▸ DIRECTIONS
All entries are to be quoted exactly; the images stay out of the copy.
---------- INFORMATION ----------
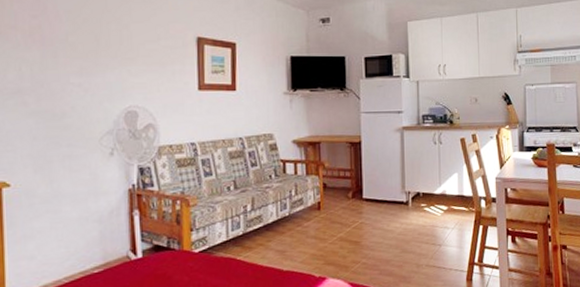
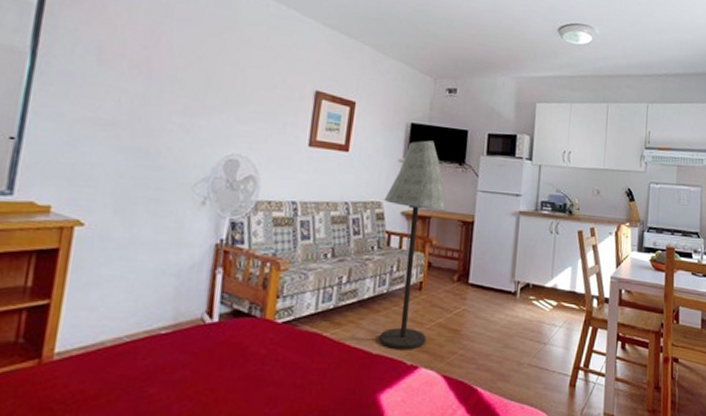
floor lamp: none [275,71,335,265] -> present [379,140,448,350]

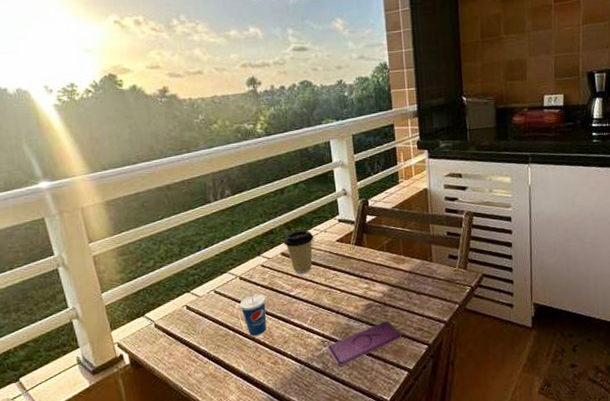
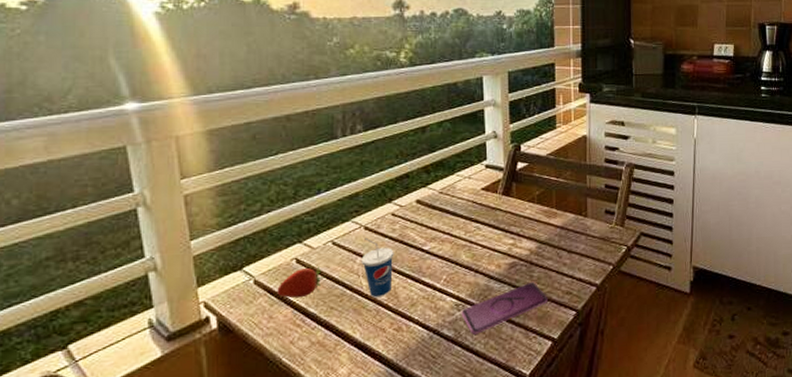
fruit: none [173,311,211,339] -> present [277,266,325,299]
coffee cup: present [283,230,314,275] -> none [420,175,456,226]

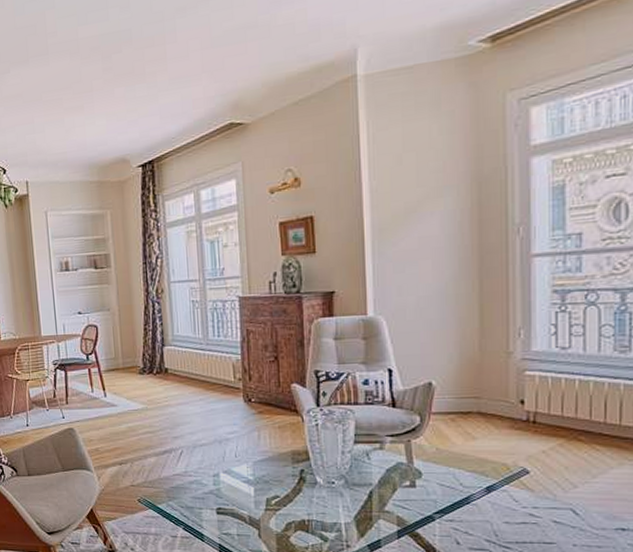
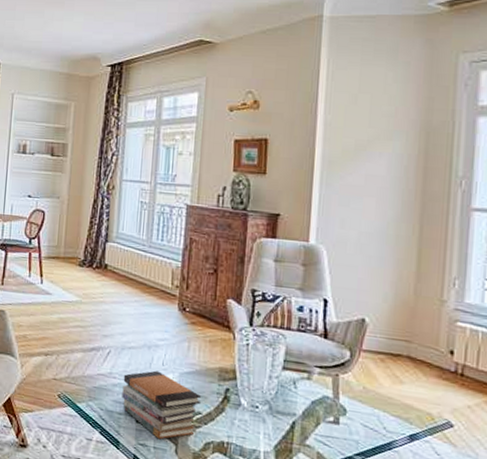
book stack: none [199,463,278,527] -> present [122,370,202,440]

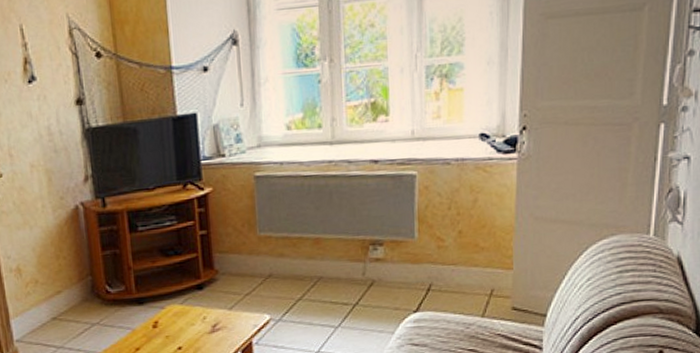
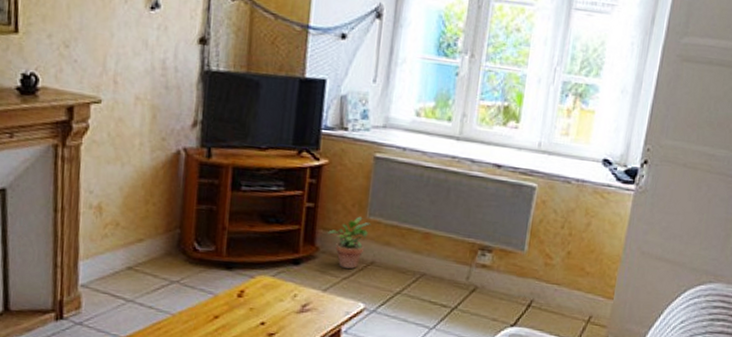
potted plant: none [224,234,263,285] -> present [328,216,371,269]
----------
▸ TASK OUTPUT
floor lamp: none [275,71,335,265] -> present [379,140,448,350]

fruit: none [173,311,211,339] -> present [277,266,325,299]
coffee cup: present [283,230,314,275] -> none [420,175,456,226]

book stack: none [199,463,278,527] -> present [122,370,202,440]

potted plant: none [224,234,263,285] -> present [328,216,371,269]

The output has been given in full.